Personal information
- Full name: Joaquín Álvarez Álvarez
- Date of birth: 4 July 1980 (age 45)
- Place of birth: Madrid, Spain
- Height: 1.82 m (6 ft 0 in)
- Position: Striker

Youth career
- 1996–1997: San Martín de la Vega

Senior career*
- Years: Team / Apps / (Gls)
- 1997–1998: Atlético Pinto B
- 1998–1999: Atlético Pinto
- 1999–2000: Valdemoro
- 2000–2001: Leganés B
- 2001–2002: Puerta Bonita
- 2002–2003: Atlético Pinto
- 2003–2004: Alcalá / 32 / (5)
- 2004–2005: Alcorcón / 37 / (16)
- 2005–2007: Zamora / 64 / (18)
- 2007: Mazarrón
- 2007–2010: Leganés / 102 / (39)
- 2010–2014: Alcorcón / 99 / (35)
- 2013: → Racing Santander (loan) / 21 / (3)
- 2014–2015: Eldense / 14 / (2)

= Quini (footballer, born 1980) =

Spanish footballer

Joaquín Álvarez Álvarez (born 4 July 1980), known as Quini, is a Spanish former footballer who played as a striker.

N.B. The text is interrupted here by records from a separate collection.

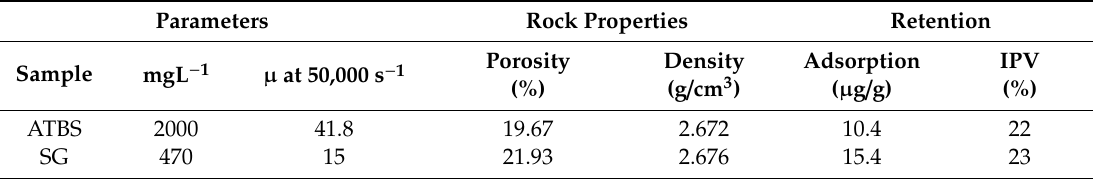
Table 2. Adsorption and inaccessible porous volume (IPV) of Scleroglucan (SG) and sulfonated polyacrylamide (ATBS) at Sorw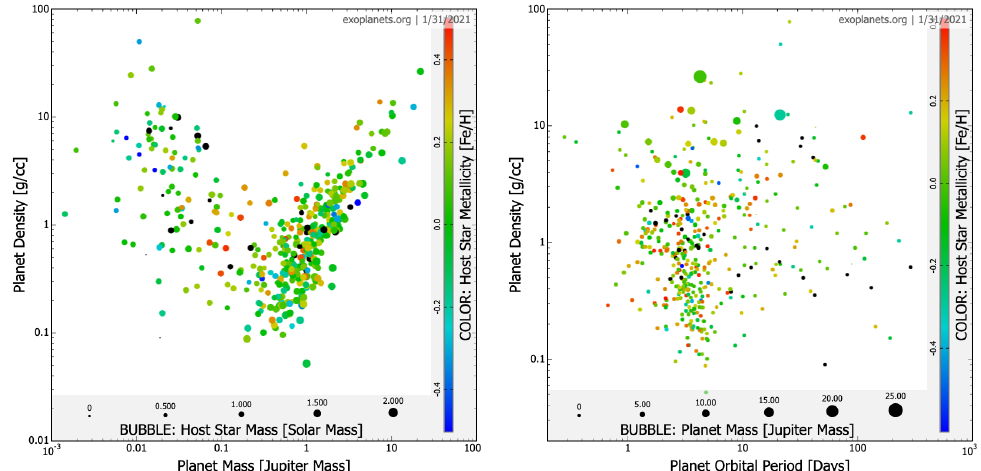
Figure 6. Exoplanet characteristics: planet density (both panels, y -axis), planet mass ( Both Pan- els , x -axis or bubble-size), planet orbital period ( Right Panel , x -axis), host–star metallicity [Fe/H] ( Both Panels , color), and host–star mass ( Left Panel , bubble-size). Source: the Exoplanet Orbit Database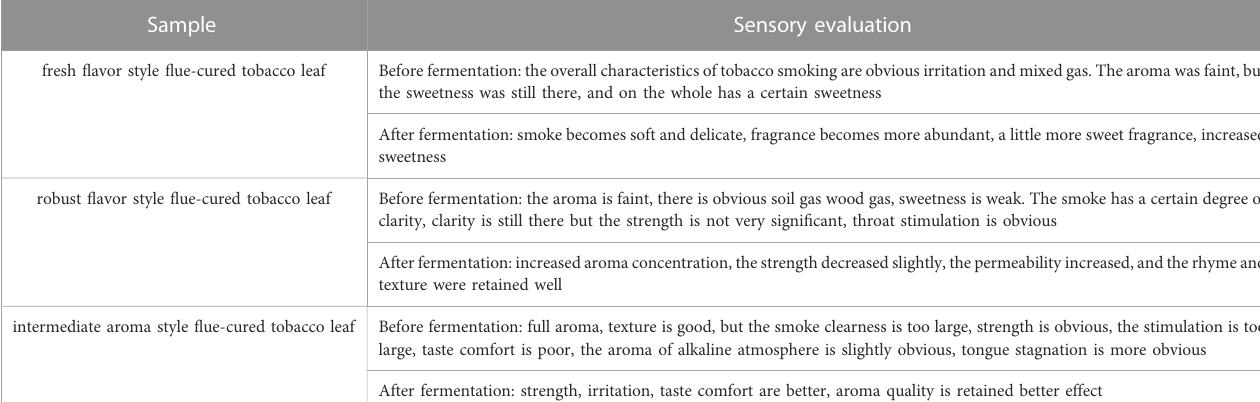
TABLE 1 Sensory evaluation results of 44# strain on low-grade tobacco leaves. Sample Sensory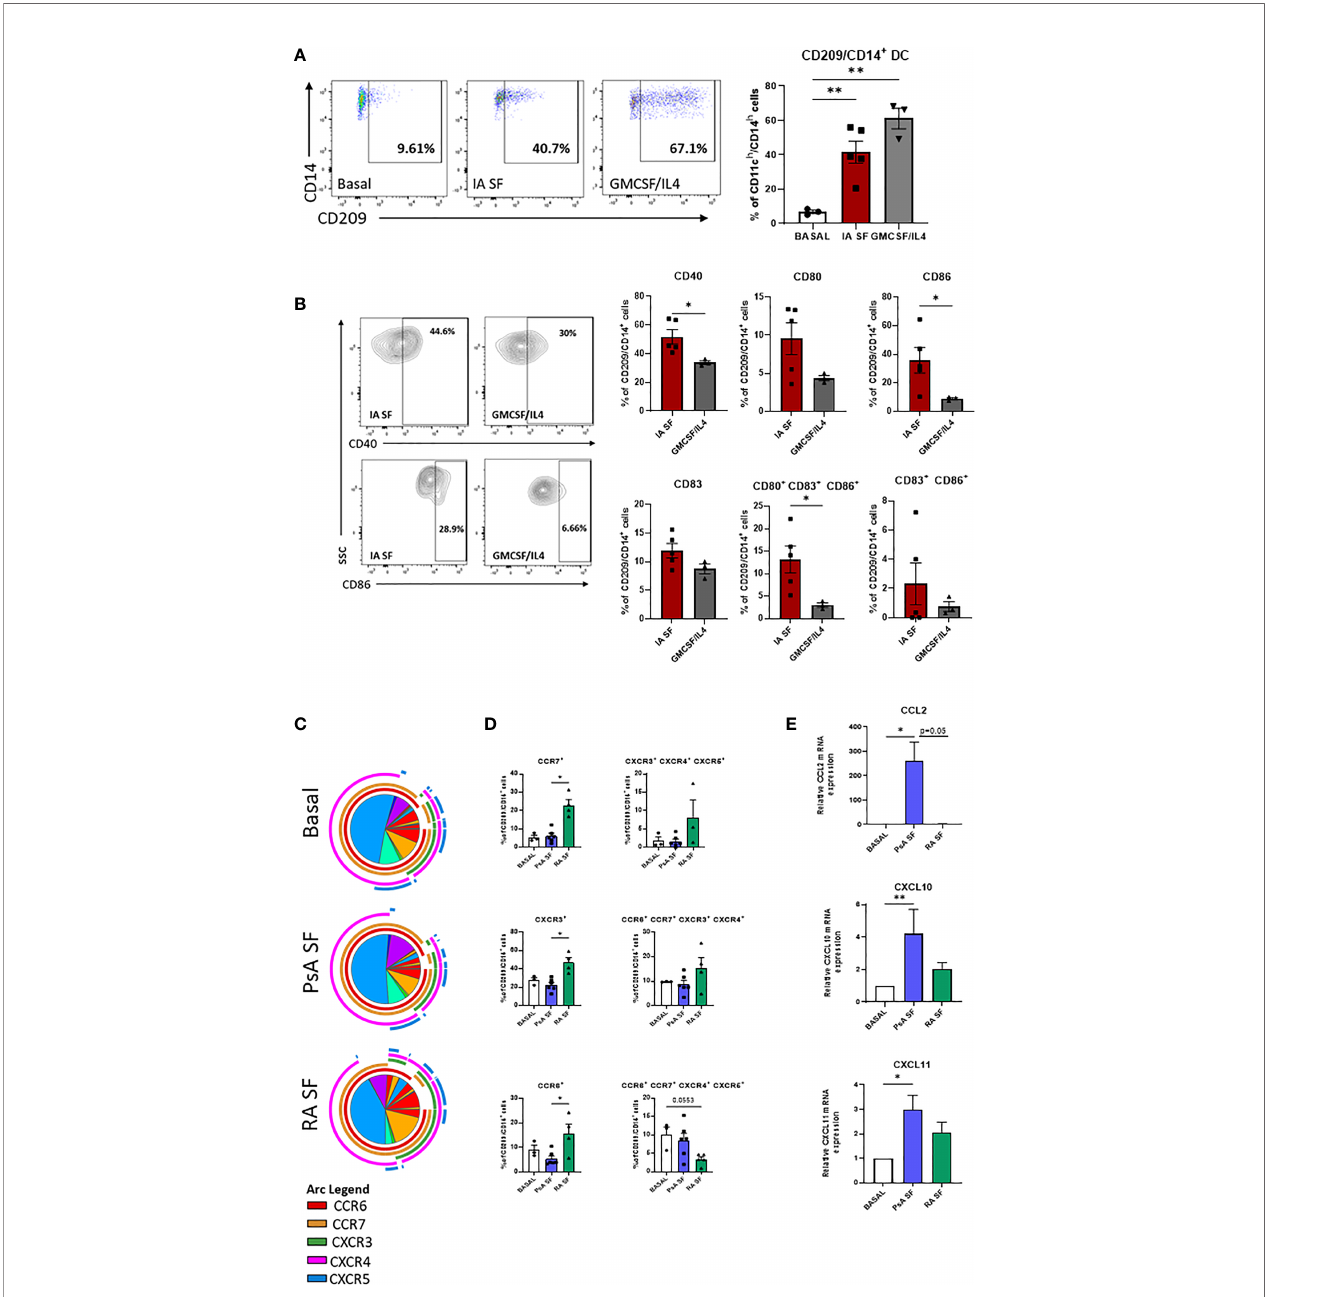
FIGURE 4 | RA and PsA micro-environment modulate CD209/CD14 + DC development and activation. (A) Left, Representative fl ow plot of lineage negative cells from HC (n=2) left untreated (Basal n=3), treated with 20% IA synovial fl uid (SF n=4), or with GMCSF/IL4 (n=3) cocktail. Right, histogram representing the frequency of CD209/CD14 + DC. Data are represented as mean ± SEM and differences among groups were evaluated by non-parametric One-way ANOVA. **p < 0.01. (B) histograms representing frequency of the maturation markers CD40, CD80, CD83, CD86 singularly expressed or combinations. Data are represented as mean ± SEM and differences among groups were evaluated by non-parametric t-test (Mann-Whitney test) *p < 0.05. (C) SPICE algorithm fl ow cytometric analysis of isolated CD209 + DC from HC left untreated (n=3) or stimulated with 20% SF from PsA (n=6) and RA (n=4), displaying the frequency of the chemokines receptors CCR6 (red arc), CCR7 (yellow arc), CXCR3 (green arc), CXCR4 (pink arc) and CXCR5 (blue arc) and (D) corresponding histograms representing the expression and co- expression of the chemokine receptors. Data are represented as mean ± SEM and differences among groups were evaluated by Non-parametric One-way ANOVA, Kruskal-Wallis test *p < 0.05. (E) qPCR displaying the relative gene expression of CCL2 , CXCL10 and CXCL11 in isolated CD209 + DC from HC left untreated (n=4) or stimulated with 20% SF from PsA (n=5) and RA (n=5). Relative expression to basal was calculated with the 2 – DD Ct method. Data are represented as mean ± SEM and differences among groups were evaluated by Non-parametric One-way ANOVA, Kruskal-Wallis test *p < 0.05, **p <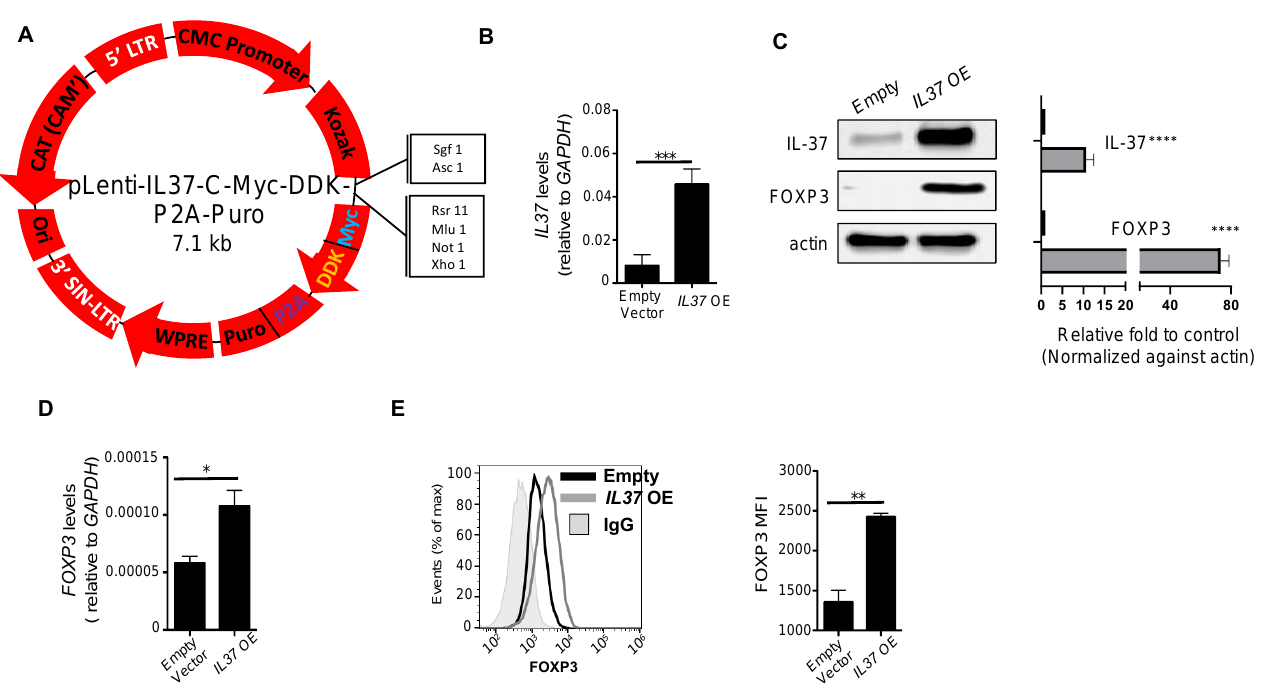
Figure 2. IL37 overexpression induces FOXP3 in Jurkat cells. ( A ) pLenti-IL37-C-Myc-DDK-P2A-Puro vector ( IL37 OE) (Origene). ( B ) qRT-PCR analysis of IL37 mRNA expression in Jurkat cells transfected with an empty vector or IL37 OE. GAPDH served as an internal control, and the values represent IL37 gene expression as a ratio to GAPDH expression. ( C ) IL-37 and FOXP3 immunoblotting of empty vector and IL37 OE Jurkat cells. Actin was used as a loading control. Representative immunoblotting (left panels) and quantification of bands (right panels) of three immunoblot experiments. The band densities of proteins were quantified with Image J, normalized to actin, and expressed as fold changes compared to control Jurkat cells expressing an empty vector. ( D ) FOXP3 mRNA expression in vector control and IL37 OE Jurkat cells. GAPDH served as an internal control, and the values represent FOXP3 gene expression as a ratio to GAPDH expression. ( E ) Flow cytometry analyses of FOXP3 protein expression in vector control and IL37 OE Jurkat cells. Histograms (top) and quantification by mean fluorescent intensity (MFI) (bottom) of FOXP3 expression. IgG used for negative control staining (solid gray histogram). Small horizontal lines indicate mean ± s.e.m. * p < 0.05; ** p < 0.01; *** p < 0.001; **** p < 0.001 (Student’s t test). Data are representative of three independent experiments. Along with elevated FOXP3, IL37 OE Jurkat cells showed elevated gene expression of CTLA4 , IL10 , glucocorticoid-induced TNFR-related ( GITR ), and transforming growth factor- β ( TGF β ) (Figure 3A), markers commonly found on highly suppressive Treg cells [3]. We confirmed elevated CTLA-4 surface protein expression by flow cytometry (Figure 3B). Furthermore, a significant proportion of IL37 OE Jurkat cells expressed IL-10 protein without stimulation, which was further increased with CD3/CD28 stimulation compared to control Jurkat cells (Figure 3C).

He began his professional career at age 30, and appeared in 120 Segunda División matches over four seasons, scoring a total of 38 goals for Alcorcón and Racing de Santander.

==Club career==
From 1997 to 2010, Madrid-born Quini competed exclusively in the lower leagues of Spanish football, representing nine clubs including CA Pinto (two spells). In the 2009–10 season he scored 20 goals in 35 matches for CD Leganés, also in the Community of Madrid.

At the age of already 30, Quini made his Segunda División debut, with AD Alcorcón with whom he had already played six years before. He finished the 2010–11 campaign with 22 goals, fifth-best in the competition as the team easily retained their newly acquired status; highlights included a hat-trick against Girona FC (3–1 home win) and braces against SD Ponferradina (2–0, home), Xerez CD (3–1, home), Córdoba CF (2–1 at home), UD Las Palmas (5–0, home) and CD Tenerife (3–2 home victory).

Quini lowered his totals to 13 in 2011–12, but the side again stayed in the second tier, finishing in fourth position and qualifying for the playoffs. He was loaned to Racing de Santander in January 2013, eventually suffering relegation.

Quini left Alcorcón in the summer of 2014, and moved to CD Eldense in the Segunda División B. He retired in January 2015, immediately becoming the latter club's director of football.